- EXERCISE DESCRIPTION -
Copy the rows from the start through the line containing "If you're having", changing every "Notice" to "Alert" and leaving all else unchanged.

- SOURCE DATA -
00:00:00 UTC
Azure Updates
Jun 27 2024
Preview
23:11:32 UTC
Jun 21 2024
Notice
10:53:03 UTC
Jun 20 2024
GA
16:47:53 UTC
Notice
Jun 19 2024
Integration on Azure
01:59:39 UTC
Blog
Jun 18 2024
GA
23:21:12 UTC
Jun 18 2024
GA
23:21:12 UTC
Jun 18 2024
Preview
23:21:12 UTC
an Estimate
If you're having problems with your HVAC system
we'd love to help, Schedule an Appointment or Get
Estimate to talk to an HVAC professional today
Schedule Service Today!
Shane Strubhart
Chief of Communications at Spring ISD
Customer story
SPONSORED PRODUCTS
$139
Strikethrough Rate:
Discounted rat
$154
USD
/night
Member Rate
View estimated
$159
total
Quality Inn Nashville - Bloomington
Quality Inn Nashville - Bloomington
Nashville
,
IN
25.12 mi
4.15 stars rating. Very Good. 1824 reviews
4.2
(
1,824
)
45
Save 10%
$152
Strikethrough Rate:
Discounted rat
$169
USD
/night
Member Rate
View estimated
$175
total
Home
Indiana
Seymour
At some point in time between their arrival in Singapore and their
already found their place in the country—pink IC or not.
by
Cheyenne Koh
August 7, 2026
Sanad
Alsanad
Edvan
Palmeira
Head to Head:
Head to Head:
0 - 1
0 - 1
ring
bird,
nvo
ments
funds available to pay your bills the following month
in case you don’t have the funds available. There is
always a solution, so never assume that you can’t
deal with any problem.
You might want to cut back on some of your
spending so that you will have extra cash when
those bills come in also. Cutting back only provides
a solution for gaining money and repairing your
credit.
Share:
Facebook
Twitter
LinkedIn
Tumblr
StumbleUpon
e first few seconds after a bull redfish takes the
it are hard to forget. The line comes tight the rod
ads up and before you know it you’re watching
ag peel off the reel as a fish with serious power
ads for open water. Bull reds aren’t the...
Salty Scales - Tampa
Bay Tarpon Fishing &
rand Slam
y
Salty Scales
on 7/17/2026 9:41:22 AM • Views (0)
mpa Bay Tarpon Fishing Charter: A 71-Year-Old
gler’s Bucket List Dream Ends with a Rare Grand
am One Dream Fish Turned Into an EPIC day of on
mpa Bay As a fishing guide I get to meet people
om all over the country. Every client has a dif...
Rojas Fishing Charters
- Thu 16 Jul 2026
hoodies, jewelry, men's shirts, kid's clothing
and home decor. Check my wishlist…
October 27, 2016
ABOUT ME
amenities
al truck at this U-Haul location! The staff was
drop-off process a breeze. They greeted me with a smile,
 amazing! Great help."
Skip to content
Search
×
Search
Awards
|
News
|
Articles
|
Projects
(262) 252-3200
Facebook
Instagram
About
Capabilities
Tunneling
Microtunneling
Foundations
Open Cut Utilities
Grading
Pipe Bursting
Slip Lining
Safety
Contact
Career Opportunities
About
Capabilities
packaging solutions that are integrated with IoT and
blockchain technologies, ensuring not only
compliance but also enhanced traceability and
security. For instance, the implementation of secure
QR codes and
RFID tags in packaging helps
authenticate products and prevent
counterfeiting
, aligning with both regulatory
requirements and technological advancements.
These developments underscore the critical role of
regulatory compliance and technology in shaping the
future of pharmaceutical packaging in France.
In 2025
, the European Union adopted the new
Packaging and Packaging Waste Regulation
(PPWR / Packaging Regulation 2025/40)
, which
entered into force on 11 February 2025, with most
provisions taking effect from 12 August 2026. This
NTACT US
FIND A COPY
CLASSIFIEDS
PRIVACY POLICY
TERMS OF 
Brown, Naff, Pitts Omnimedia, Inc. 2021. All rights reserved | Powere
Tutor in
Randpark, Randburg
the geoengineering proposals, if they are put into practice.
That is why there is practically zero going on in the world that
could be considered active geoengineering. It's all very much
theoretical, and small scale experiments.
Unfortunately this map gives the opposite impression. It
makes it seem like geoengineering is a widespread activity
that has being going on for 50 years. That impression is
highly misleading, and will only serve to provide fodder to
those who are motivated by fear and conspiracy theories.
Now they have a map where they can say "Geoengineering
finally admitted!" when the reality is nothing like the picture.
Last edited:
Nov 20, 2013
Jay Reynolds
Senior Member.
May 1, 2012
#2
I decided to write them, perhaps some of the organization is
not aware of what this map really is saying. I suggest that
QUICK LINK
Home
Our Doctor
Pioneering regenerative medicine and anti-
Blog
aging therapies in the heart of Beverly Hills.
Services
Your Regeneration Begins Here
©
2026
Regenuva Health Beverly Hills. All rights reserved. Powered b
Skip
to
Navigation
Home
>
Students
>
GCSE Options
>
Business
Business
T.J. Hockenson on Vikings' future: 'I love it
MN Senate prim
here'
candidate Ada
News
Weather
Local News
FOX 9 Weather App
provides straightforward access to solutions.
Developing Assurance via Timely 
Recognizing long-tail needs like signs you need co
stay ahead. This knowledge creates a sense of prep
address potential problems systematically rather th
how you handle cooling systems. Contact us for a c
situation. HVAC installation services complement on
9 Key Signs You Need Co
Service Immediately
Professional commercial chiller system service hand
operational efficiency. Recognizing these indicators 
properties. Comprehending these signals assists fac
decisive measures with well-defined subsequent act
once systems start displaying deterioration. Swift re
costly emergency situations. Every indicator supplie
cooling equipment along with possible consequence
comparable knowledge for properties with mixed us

- SOLUTION TO THIS PROBLEM -
00:00:00 UTC
Azure Updates
Jun 27 2024
Preview
23:11:32 UTC
Jun 21 2024
Alert
10:53:03 UTC
Jun 20 2024
GA
16:47:53 UTC
Alert
Jun 19 2024
Integration on Azure
01:59:39 UTC
Blog
Jun 18 2024
GA
23:21:12 UTC
Jun 18 2024
GA
23:21:12 UTC
Jun 18 2024
Preview
23:21:12 UTC
an Estimate
If you're having problems with your HVAC system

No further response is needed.